In the validation study, the MSKCC investigators first reanalyzed 47 samples that were previously profiled with FoundationOne, in which 169 alterations were initially identified in 55 genes common to both assays. Comparing results of the Heme test against the original FoundationOne results, the concordance between the two was 99.4 percent, the authors wrote.

The group also performed an experiment using pooled cell lines with known genomic rearrangements to create mixtures representing a range of clinically relevant tumor fractions, and compared the genomic rearrangements detected in the pooled samples relative to the initial constituent cell lines.

According to the authors, FoundationOne Heme’s sensitivity for fusion detection at 20 to 100 percent tumor fraction was 100 percent, and it remained 98 percent sensitive even down to a 10 percent tumor fraction. There were also only a few false-positive calls, yielding a positive predictive value of more than 98 percent.

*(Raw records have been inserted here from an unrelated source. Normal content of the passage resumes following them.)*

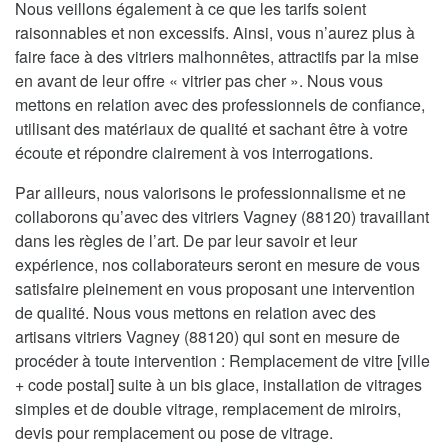
Nous veillons également à ce que les tarifs soient
raisonnables et non excessifs. Ainsi, vous n’aurez plus à
faire face à des vitriers malhonnêtes, attractifs par la mise
en avant de leur offre « vitrier pas cher ». Nous vous
mettons en relation avec des professionnels de confiance,
utilisant des matériaux de qualité et sachant être à votre
écoute et répondre clairement à vos interrogations.
Par ailleurs, nous valorisons le professionnalisme et ne
collaborons qu’avec des vitriers Vagney (88120) travaillant
dans les règles de l’art. De par leur savoir et leur
expérience, nos collaborateurs seront en mesure de vous
satisfaire pleinement en vous proposant une intervention
de qualité. Nous vous mettons en relation avec des
artisans vitriers Vagney (88120) qui sont en mesure de
procéder à toute intervention : Remplacement de vitre [ville
+ code postal] suite à un bis glace, installation de vitrages
simples et de double vitrage, remplacement de miroirs,
devis pour remplacement ou pose de vitrage.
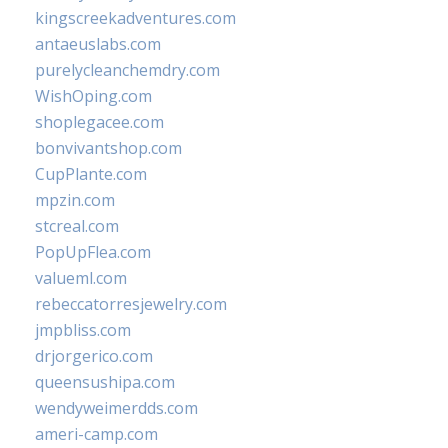
kingscreekadventures.com
antaeuslabs.com
purelycleanchemdry.com
WishOping.com
shoplegacee.com
bonvivantshop.com
CupPlante.com
mpzin.com
stcreal.com
PopUpFlea.com
valueml.com
rebeccatorresjewelry.com
jmpbliss.com
drjorgerico.com
queensushipa.com
wendyweimerdds.com
ameri-camp.com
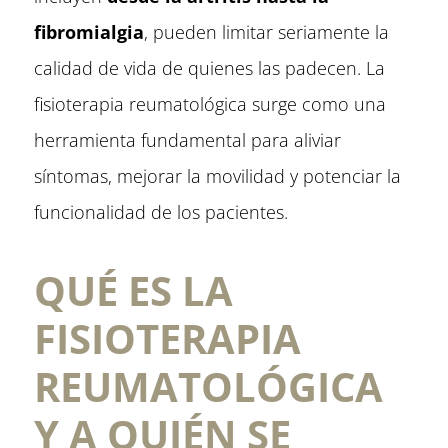
fibromialgia
, pueden limitar seriamente la
calidad de vida de quienes las padecen. La
fisioterapia reumatológica surge como una
herramienta fundamental para aliviar
síntomas, mejorar la movilidad y potenciar la
funcionalidad de los pacientes.
QUÉ ES LA
FISIOTERAPIA
REUMATOLÓGICA
Y A QUIÉN SE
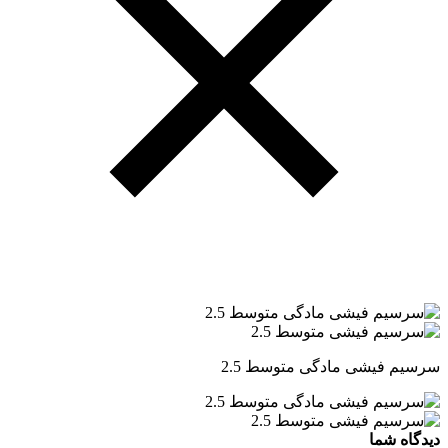
سرسیم فیشی مادگی متوسط 2.5
دیدگاه شما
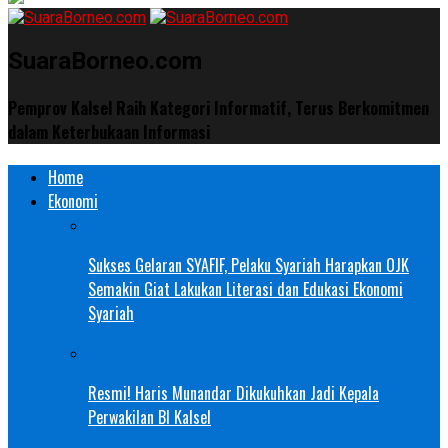
SuaraBorneo.com
Pemprov Kalsel Raih Kategori Informatif, Terus Berkomitmen
dalam Keterbukaan Informasi
Home
Ekonomi
Sukses Gelaran SYAFIF, Pelaku Syariah Harapkan OJK
Semakin Giat Lakukan Literasi dan Edukasi Ekonomi
Syariah
Resmi! Haris Munandar Dikukuhkan Jadi Kepala
Perwakilan BI Kalsel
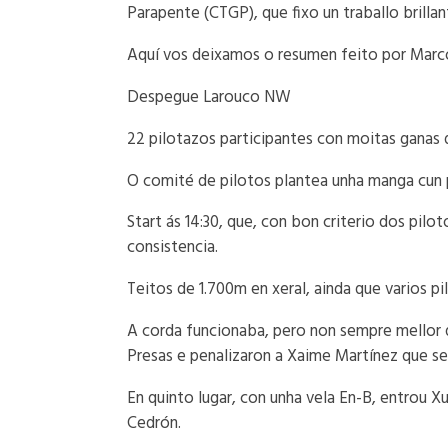
Parapente (CTGP), que fixo un traballo brillan
Aquí vos deixamos o resumen feito por Marc
Despegue Larouco NW
22 pilotazos participantes con moitas ganas d
O comité de pilotos plantea unha manga cun p
Start ás 14:30, que, con bon criterio dos pil
consistencia.
Teitos de 1.700m en xeral, ainda que varios 
A corda funcionaba, pero non sempre mellor q
Presas e penalizaron a Xaime Martínez que se 
En quinto lugar, con unha vela En-B, entrou Xu
Cedrón.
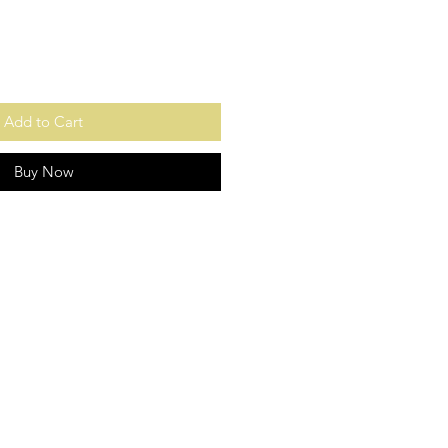
Add to Cart
Buy Now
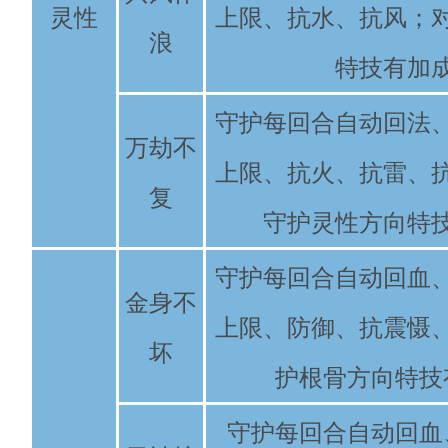
灵性
上限、抗水、抗风；
浪
特技有加
守护每回合自动回法
万劫不
上限、抗火、抗雷、
复
守护灵性方向特
守护每回合自动回血
金身不
上限、防御、抗震慑
坏
护根骨方向特技
守护每回合自动回血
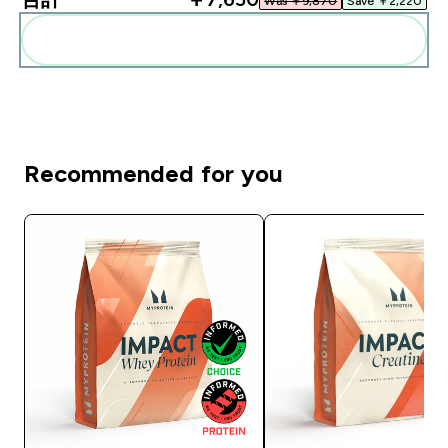
Was ￥9,870‎
Save ￥2,220‎
まとめてカートに入れる
Recommended for you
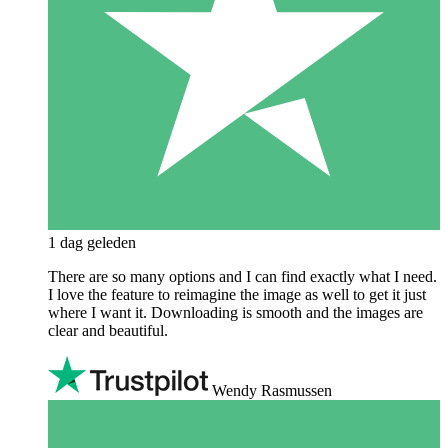
1 dag geleden
There are so many options and I can find exactly what I need.
I love the feature to reimagine the image as well to get it just
where I want it. Downloading is smooth and the images are
clear and beautiful.
Wendy Rasmussen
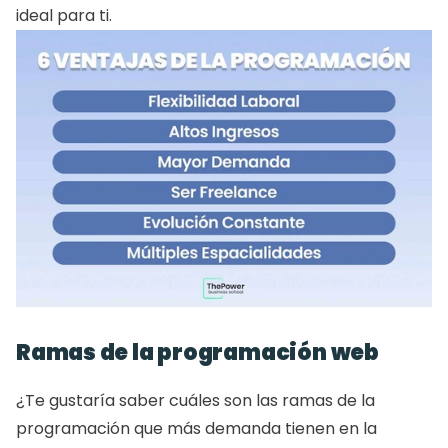
ideal para ti. 
Ramas de la programación web 
¿Te gustaría saber cuáles son las ramas de la 
programación que más demanda tienen en la 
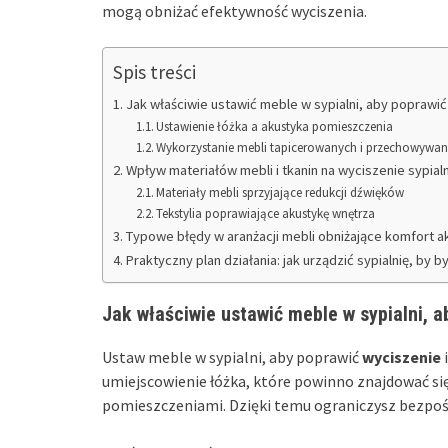
mogą obniżać efektywność wyciszenia.
Spis treści
Jak właściwie ustawić meble w sypialni, aby poprawi
Ustawienie łóżka a akustyka pomieszczenia
Wykorzystanie mebli tapicerowanych i przechowywani
Wpływ materiałów mebli i tkanin na wyciszenie sypialn
Materiały mebli sprzyjające redukcji dźwięków
Tekstylia poprawiające akustykę wnętrza
Typowe błędy w aranżacji mebli obniżające komfort 
Praktyczny plan działania: jak urządzić sypialnię, by b
Jak właściwie ustawić meble w sypialni, 
Ustaw meble w sypialni, aby poprawić
wyciszenie
umiejscowienie łóżka, które powinno znajdować się 
pomieszczeniami. Dzięki temu ograniczysz bezpoś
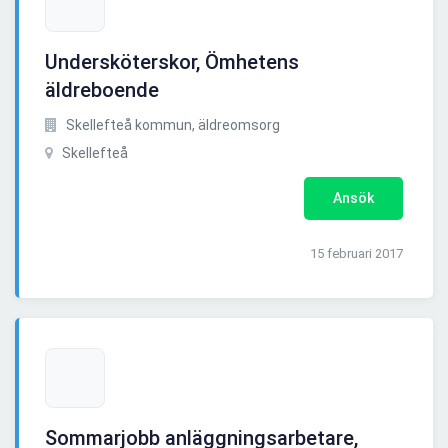
Undersköterskor, Ömhetens
äldreboende
Skellefteå kommun, äldreomsorg
Skellefteå
Ansök
15 februari 2017
Sommarjobb anläggningsarbetare,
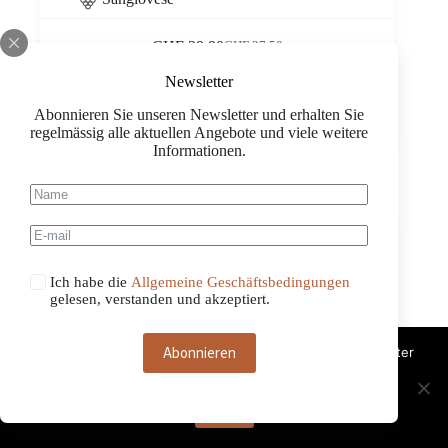
CHF
29.90
CHF
37.50
Ursprünglicher
Aktueller
Preis
Preis
Newsletter
Birba
war:
ist:
2020
CHF 37.50
CHF 29.90.
Abonnieren Sie unseren Newsletter und erhalten Sie
IGT
regelmässig alle aktuellen Angebote und viele weitere
Toscana,
Informationen.
La
Gerla
0,75
Menge
Ich habe die
Allgemeine Geschäftsbedingungen
gelesen, verstanden und akzeptiert.
Abonnieren
Diese Website benutzt Cookies. Wenn du die Website weiter
nutzt, gehen wir von deinem Einverständnis aus.
OK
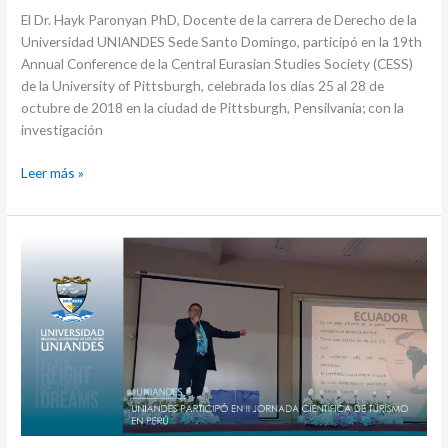
El Dr. Hayk Paronyan PhD, Docente de la carrera de Derecho de la
Universidad UNIANDES Sede Santo Domingo, participó en la 19th
Annual Conference de la Central Eurasian Studies Society (CESS)
de la University of Pittsburgh, celebrada los días 25 al 28 de
octubre de 2018 en la ciudad de Pittsburgh, Pensilvania; con la
investigación
Leer más »
UNIANDES
Participó
en
II
Jornada
Científica
de
Turismo
en
Perú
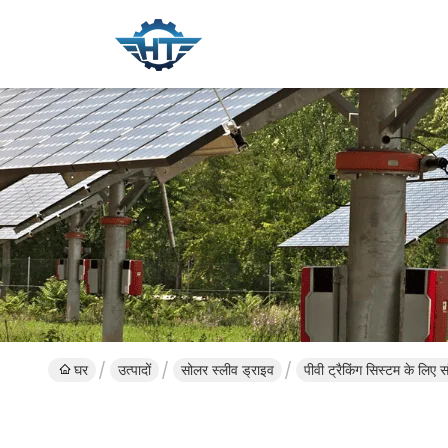
घर
उत्पादों
सोलर स्लीव ड्राइव
पीवी ट्रैकिंग सिस्टम के लिए 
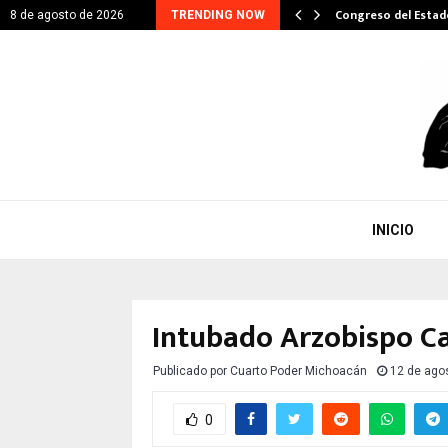
ITARIO EN GESTIÓN DE…
Congreso del Esta
8 de agosto de 2026
TRENDING NOW
INICIO
Intubado Arzobispo Ca
Publicado por
Cuarto Poder Michoacán
12 de ago
0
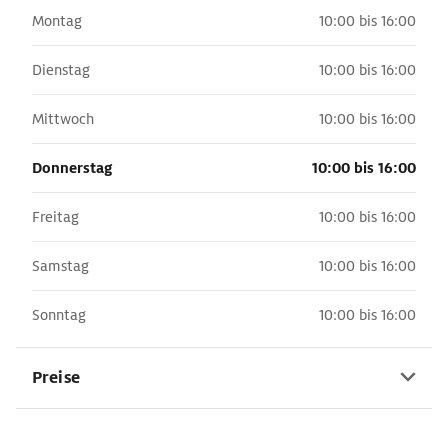
Montag
10:00 bis 16:00
Dienstag
10:00 bis 16:00
Mittwoch
10:00 bis 16:00
Donnerstag
10:00 bis 16:00
Freitag
10:00 bis 16:00
Samstag
10:00 bis 16:00
Sonntag
10:00 bis 16:00
Preise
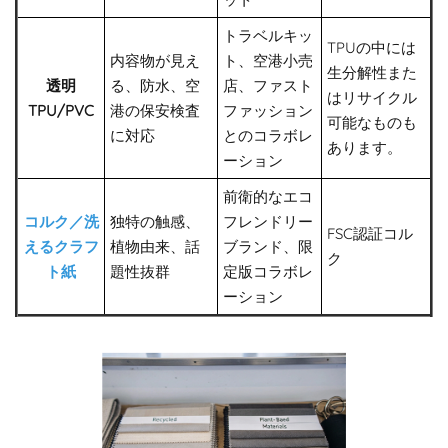
トラベルキッ
TPUの中には
内容物が見え
ト、空港小売
生分解性また
透明
る、防水、空
店、ファスト
はリサイクル
TPU/PVC
港の保安検査
ファッション
可能なものも
に対応
とのコラボレ
あります。
ーション
前衛的なエコ
コルク／洗
独特の触感、
フレンドリー
FSC認証コル
えるクラフ
植物由来、話
ブランド、限
ク
ト紙
題性抜群
定版コラボレ
ーション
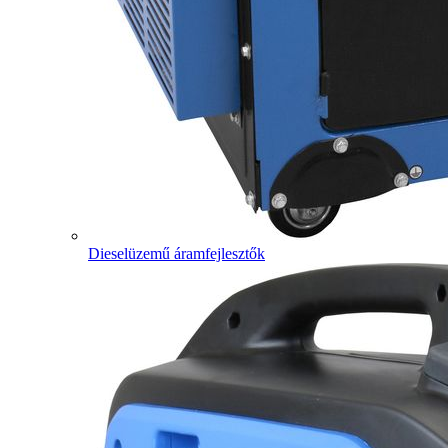
Dieselüzemű áramfejlesztők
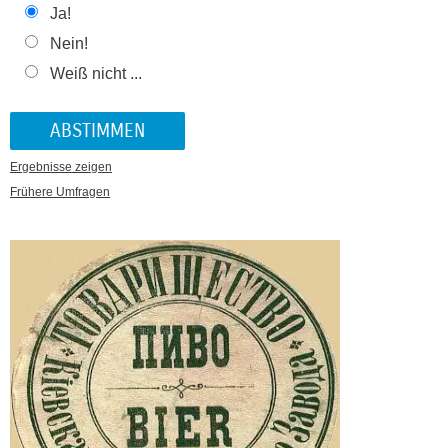
Ja!
Nein!
Weiß nicht ...
Ergebnisse zeigen
Frühere Umfragen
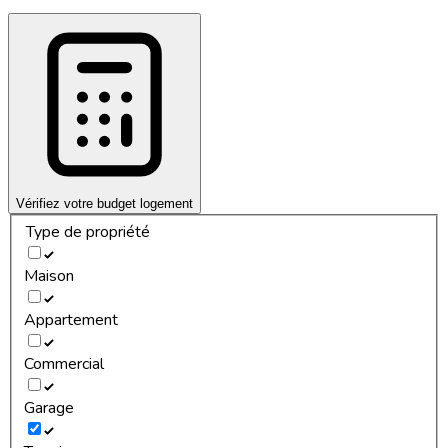
Vérifiez votre budget logement
Type de propriété
Maison
Appartement
Commercial
Garage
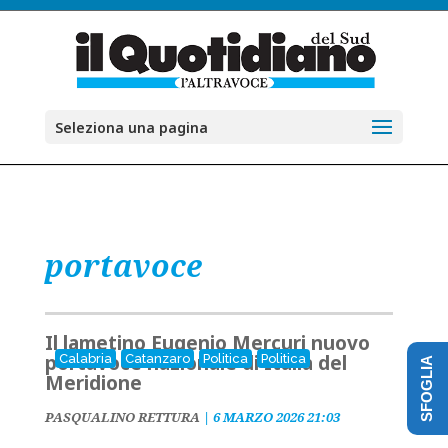
Seleziona una pagina
portavoce
Il lametino Eugenio Mercuri nuovo
portavoce nazionale di Italia del
Calabria
Catanzaro
Politica
Politica
SFOGLIA
Meridione
PASQUALINO RETTURA
|
6 MARZO 2026 21:03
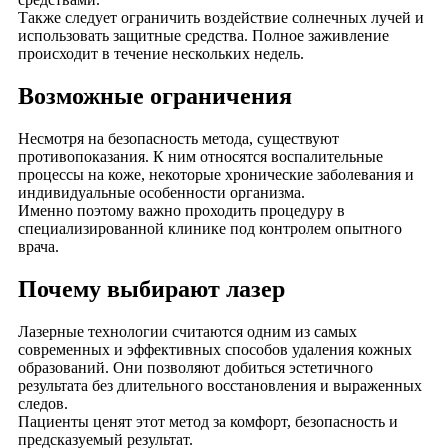
Также следует ограничить воздействие солнечных лучей и
использовать защитные средства. Полное заживление
происходит в течение нескольких недель.
Возможные ограничения
Несмотря на безопасность метода, существуют
противопоказания. К ним относятся воспалительные
процессы на коже, некоторые хронические заболевания и
индивидуальные особенности организма.
Именно поэтому важно проходить процедуру в
специализированной клинике под контролем опытного
врача.
Почему выбирают лазер
Лазерные технологии считаются одним из самых
современных и эффективных способов удаления кожных
образований. Они позволяют добиться эстетичного
результата без длительного восстановления и выраженных
следов.
Пациенты ценят этот метод за комфорт, безопасность и
предсказуемый результат.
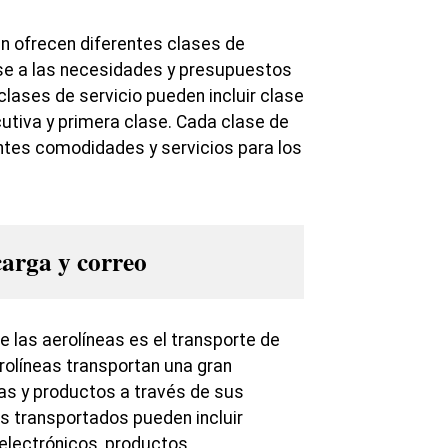
n ofrecen diferentes clases de
se a las necesidades y presupuestos
clases de servicio pueden incluir clase
utiva y primera clase. Cada clase de
entes comodidades y servicios para los
carga y correo
 las aerolíneas es el transporte de
rolíneas transportan una gran
as y productos a través de sus
s transportados pueden incluir
electrónicos, productos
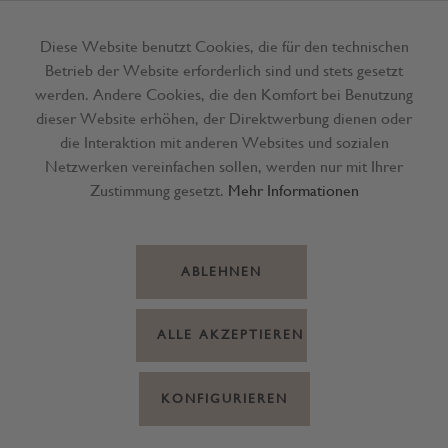
Diese Website benutzt Cookies, die für den technischen
Betrieb der Website erforderlich sind und stets gesetzt
Menü
werden. Andere Cookies, die den Komfort bei Benutzung
dieser Website erhöhen, der Direktwerbung dienen oder
die Interaktion mit anderen Websites und sozialen
Netzwerken vereinfachen sollen, werden nur mit Ihrer
Zustimmung gesetzt.
Mehr Informationen
ABLEHNEN
ALLE AKZEPTIEREN
KONFIGURIEREN
Badematte BW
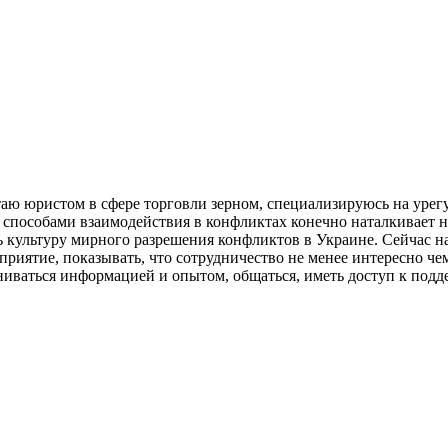
отаю юристом в сфере торговли зерном, специализируюсь на уре
способами взаимодействия в конфликтах конечно наталкивает на
ь культуру мирного разрешения конфликтов в Украине. Сейчас н
приятие, показывать, что сотрудничество не менее интересно че
ниваться информацией и опытом, общаться, иметь доступ к подде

In addition to this comparison, the MSKCC researchers performed blinded comparisons with CLIA-certified diagnostic assays, including a Sequenom assay, RT-PCR, FISH, and PCR fragment analysis for 76 clinical specimens.

These specimens had been previously tested for 214 clinically relevant alterations in 11 genes that are known and routinely tested in clinical practice in hematologic cancers including AML, ALL, and MDS. In this comparison the overall concordance between FoundationOne Heme and these other assays was 99 percent.

More specifically, of 101 genomic alterations identified by the Sequenom assay or by PCR fragment analysis, 100 were also called by FoundationOne Heme.

Meanwhile, amongst the negative genomic alterations reported previously using the other assays, FoundationOne Heme confirmed 111 negative calls and identified two additional IDH2 R140Q mutations that were not detected by the reference methods. These two IDH2 alterations were later confirmed in an independent validation using the Ion Torrent AmpliSeq platform.

In addition to the concordance analysis, genomic profiling of the 76 test samples using FoundationOne Heme also identified 126 additional somatic alterations including clinically relevant genomic alterations in KRAS, TET2, EZH2, and DNMT3A.

To my knowledge, beyond validation, there are no confirming study of this test’s performance and no guidelines that recommend it.